Он не позволил себе на него ответить, но ему казалось невозможными, чтобы действие его осталось незамеченным окружающими. На веранде находилось несколько неизменных завсегдатаев шомберговского табльдота, которые смотрели в ту сторону (в действительности они смотрели на «дам из оркестра»). Опасения Гейста были вызваны не стыдом или застенчивостью, а излишком деликатности. Все же, приблизившись к мужчинам, он увидал на их лицах не больше следов интереса или удивления, как если бы они были слепыми. Сам Шомберг, которому на верхней ступеньке лестницы пришлось посторониться, чтобы дать ему пройти, был совершенно спокоен и продолжал болтать с одним из посетителей.

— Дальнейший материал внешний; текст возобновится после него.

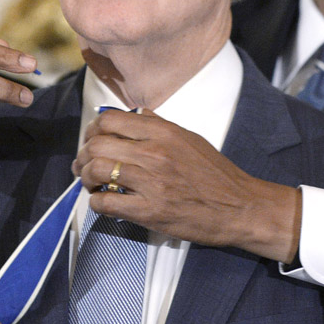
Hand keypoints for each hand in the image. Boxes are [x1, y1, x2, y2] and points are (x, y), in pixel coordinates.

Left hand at [72, 109, 301, 261]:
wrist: (240, 207)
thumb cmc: (217, 174)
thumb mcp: (191, 139)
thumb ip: (161, 125)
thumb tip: (137, 113)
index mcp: (164, 132)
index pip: (110, 120)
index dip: (94, 130)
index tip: (93, 140)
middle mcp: (155, 153)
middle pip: (97, 144)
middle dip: (83, 155)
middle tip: (85, 165)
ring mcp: (152, 182)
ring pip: (96, 170)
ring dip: (86, 178)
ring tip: (92, 184)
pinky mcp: (150, 211)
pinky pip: (106, 202)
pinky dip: (97, 202)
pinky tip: (105, 202)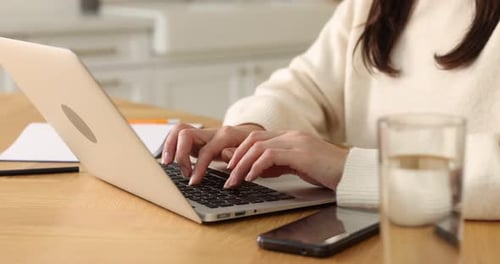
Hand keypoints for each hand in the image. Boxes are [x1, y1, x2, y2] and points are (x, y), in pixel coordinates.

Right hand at [161, 123, 263, 184]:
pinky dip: (171, 146)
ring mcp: (201, 134)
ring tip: (168, 163)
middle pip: (185, 134)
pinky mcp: (195, 139)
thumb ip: (237, 154)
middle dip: (180, 154)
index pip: (205, 151)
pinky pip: (177, 137)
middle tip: (183, 172)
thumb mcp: (249, 153)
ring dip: (170, 146)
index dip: (198, 167)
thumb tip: (225, 154)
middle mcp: (210, 132)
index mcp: (224, 135)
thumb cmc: (249, 147)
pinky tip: (170, 159)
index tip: (193, 182)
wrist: (250, 137)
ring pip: (178, 130)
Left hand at [224, 130, 349, 189]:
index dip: (240, 151)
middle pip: (253, 139)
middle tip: (226, 174)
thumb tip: (252, 169)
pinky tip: (251, 178)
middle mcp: (291, 135)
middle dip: (235, 156)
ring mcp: (296, 142)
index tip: (230, 166)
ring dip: (241, 164)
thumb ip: (276, 165)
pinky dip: (256, 166)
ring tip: (234, 180)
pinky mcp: (301, 153)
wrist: (353, 173)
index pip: (257, 138)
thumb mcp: (296, 168)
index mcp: (290, 137)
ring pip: (258, 146)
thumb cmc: (328, 172)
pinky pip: (270, 155)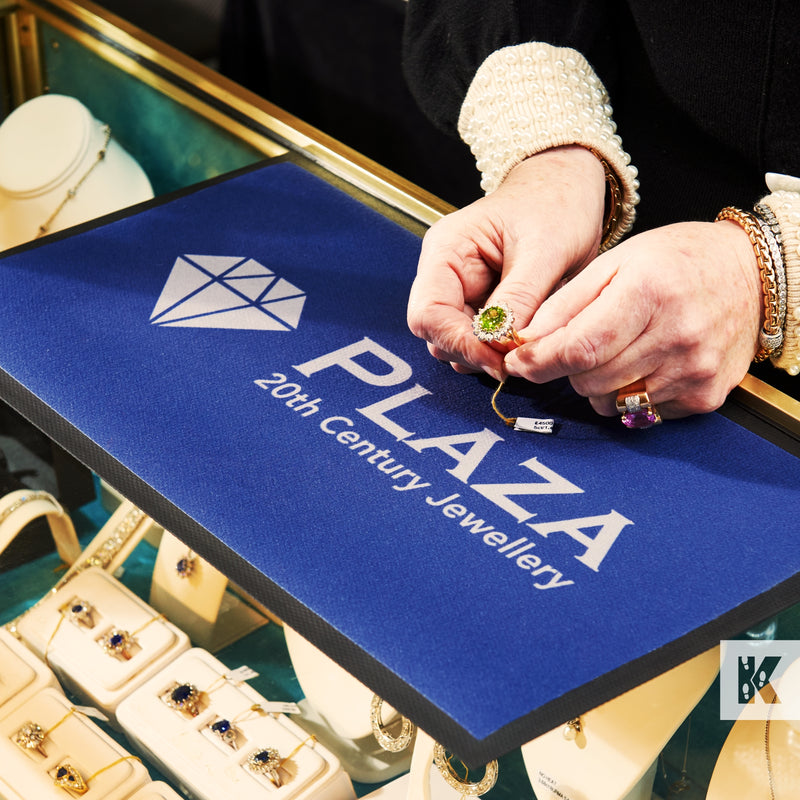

Правду говоря, Шомберг заметил, что этот швед разговаривает с девушкой во время антрактов. Один из его приятелей подтолкнул его локтем, но господин Шомберг подумал, что это к лучшему: этот болван будет держать других на почтительном расстоянии. Он был, скорее, доволен и наблюдал за ними исподтишка, смакуя положение с лукавством, с известного рода сатанинской радостью. Он не сомневался в привлекательности собственной особы и еще менее — в легкости, с которой он мог завладеть девушкой, по-видимому, слишком наивной, чтобы суметь защититься; у нее совершенно не было друзей, и, что еще хуже, она по той или иной причине вызвала враждебное к себе отношение мадам Цанджиакомо, женщины без всякой совести. Шомберг прощал молодой девушке отвращение, которое она ему выказывала, сколько осмеливалась (так как со стороны слабых не всегда осторожно обнаруживать щепетильность своих чувств); он относил это отвращение на счет женской условной скромности. Альма была достаточно умна, дабы понять, что она не могла бы поступить благоразумнее, чем доверившись человеку состоятельному, во цвете лет и умеющему подойти к делу. Он ей на это указывал, и если бы не нервная дрожь его голоса и не необычайное стремление его глаз выскочить из его багровой и всклокоченной головы, эти речи имели бы вид спокойных и бескорыстных советов, которые, как у всех влюбленных, легко превращались в кровожадные поползновения.